▶ [REQUISITOS DEL EJERCICIO]
- 1) Según el fragmento sobre el crecimiento económico, ¿a qué tasa viene creciendo Latinoamérica en los últimos años?
- 2) Enumera todos los países y regiones que se nombran en el fragmento sobre el crecimiento económico.
- 3) Prosigue el fragmento sobre el crecimiento económico a partir de su última oración.

▶ [FRAGMENTO EXTRAÍDO]

□ □ □ □

Ritmos de crecimiento alto no son un derecho divino. Más bien han sido la excepción alrededor del mundo y a lo largo de la historia. Latinoamérica, por ejemplo, viene creciendo al 1% por los últimos años. Y Estados Unidos, el mejor de los países desarrollados, registra tasas de 2%. Hay países que se van largos periodos sin crecimiento alguno: los 80 fueron una “década perdida” en Latinoamérica, al igual que los últimos 10 años en el sur de Europa.
Es todavía más inusual encontrar tasas de crecimiento altas en países con ingresos per cápita medianos, como Panamá. Esto, porque ya no cuentan con mano de obra barata como un punto de partida para triunfar en las industrias más básicas. Y se ven abocados a competir con países más desarrollados que suelen tener ventajas como institucionalidad fuerte y gran acumulación de capital. Se puede decir que el ingreso per cápita es como un embudo donde, a medida que un país escala, resulta más difícil y exigente ascender.

□ □ □ □

▶ [DATOS DE ORIGEN]
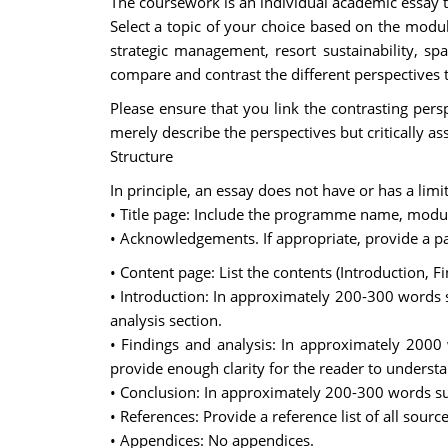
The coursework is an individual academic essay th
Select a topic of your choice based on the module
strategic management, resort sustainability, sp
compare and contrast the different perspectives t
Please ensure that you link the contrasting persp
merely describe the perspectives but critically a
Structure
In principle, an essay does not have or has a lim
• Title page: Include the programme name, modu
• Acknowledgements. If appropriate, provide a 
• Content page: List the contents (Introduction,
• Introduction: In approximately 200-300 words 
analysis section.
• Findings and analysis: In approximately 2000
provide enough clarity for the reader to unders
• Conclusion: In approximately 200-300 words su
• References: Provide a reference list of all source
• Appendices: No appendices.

□ □ □ □

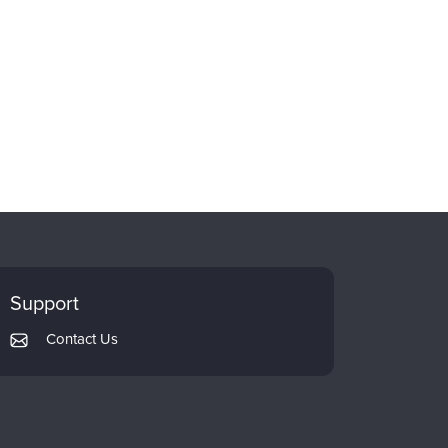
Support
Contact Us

□ □ □ □

▶ [RESPUESTAS DEL EJERCICIO]
- 1) Al 1%.

- 2) Latinoamérica, Estados Unidos, el sur de Europa y Panamá.

- 3)
¿Qué hay de las predicciones halagüeñas que tienen para nuestra economía organismos internacionales, analistas de Wall Street y economistas locales? Ojalá acierten, pero es un hecho notorio que estos tienden a dar pronósticos demasiado optimistas. Tal vez para no ser “rompe grupo”, por conflictos de interés, por las fuentes que utilizan, o porque se limitan a extrapolar el pasado reciente, etc. En todo caso, aquí de nuevo, la información anecdótica de empresarios y personas en la calle tiende a ser más acertada y de avanzada.
Ahora bien, puede ser fácil lograr crecimientos altos en el PIB en forma temporal, si se aumenta el gasto echando mano del crédito, cuando está disponible en forma abundante y hasta irracional. Esto aplica a ambos sectores, público y privado. Es como si el vecino aumenta su nivel de vida liquidando activos y contratando préstamos. A nadie se le ocurriría pensar que es más rico por ello.
Lograr crecimiento económico alto en forma sostenible y prolongada ya es otra cosa, pues requiere austeridad, para poder ahorrar e invertir. Algo sumamente difícil y que tomaría mucho liderazgo en una democracia “electorera”. Se trata de acumular capital para aumentar la productividad, es decir, la riqueza generada por hora por trabajador. Solo de esta forma los salarios pueden aumentar en forma orgánica sin crear inflación.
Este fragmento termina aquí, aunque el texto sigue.